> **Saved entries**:
[Start of section]

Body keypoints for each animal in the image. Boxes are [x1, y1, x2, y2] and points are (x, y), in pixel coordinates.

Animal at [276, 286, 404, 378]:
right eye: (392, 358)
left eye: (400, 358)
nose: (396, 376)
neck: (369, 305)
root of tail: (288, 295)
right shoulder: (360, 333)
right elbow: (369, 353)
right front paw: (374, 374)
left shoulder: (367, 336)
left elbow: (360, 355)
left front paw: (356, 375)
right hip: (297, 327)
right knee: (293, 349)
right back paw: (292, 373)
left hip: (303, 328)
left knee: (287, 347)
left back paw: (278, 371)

[End of section]
[Start of section]

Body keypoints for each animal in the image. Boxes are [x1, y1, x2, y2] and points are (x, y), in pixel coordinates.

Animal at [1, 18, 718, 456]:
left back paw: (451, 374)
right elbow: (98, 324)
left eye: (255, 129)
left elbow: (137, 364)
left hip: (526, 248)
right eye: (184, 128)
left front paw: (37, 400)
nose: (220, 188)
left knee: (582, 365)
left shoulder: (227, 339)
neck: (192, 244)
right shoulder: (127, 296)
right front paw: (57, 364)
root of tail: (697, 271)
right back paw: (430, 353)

[End of section]

> **Your objective**: Nothing but the lines above from the one containing "right shoulder: (127, 296)" through the one containing "right back paw: (430, 353)" should appear in the answer, each repeated exactly.

> **Exercise result**:
right shoulder: (127, 296)
right front paw: (57, 364)
root of tail: (697, 271)
right back paw: (430, 353)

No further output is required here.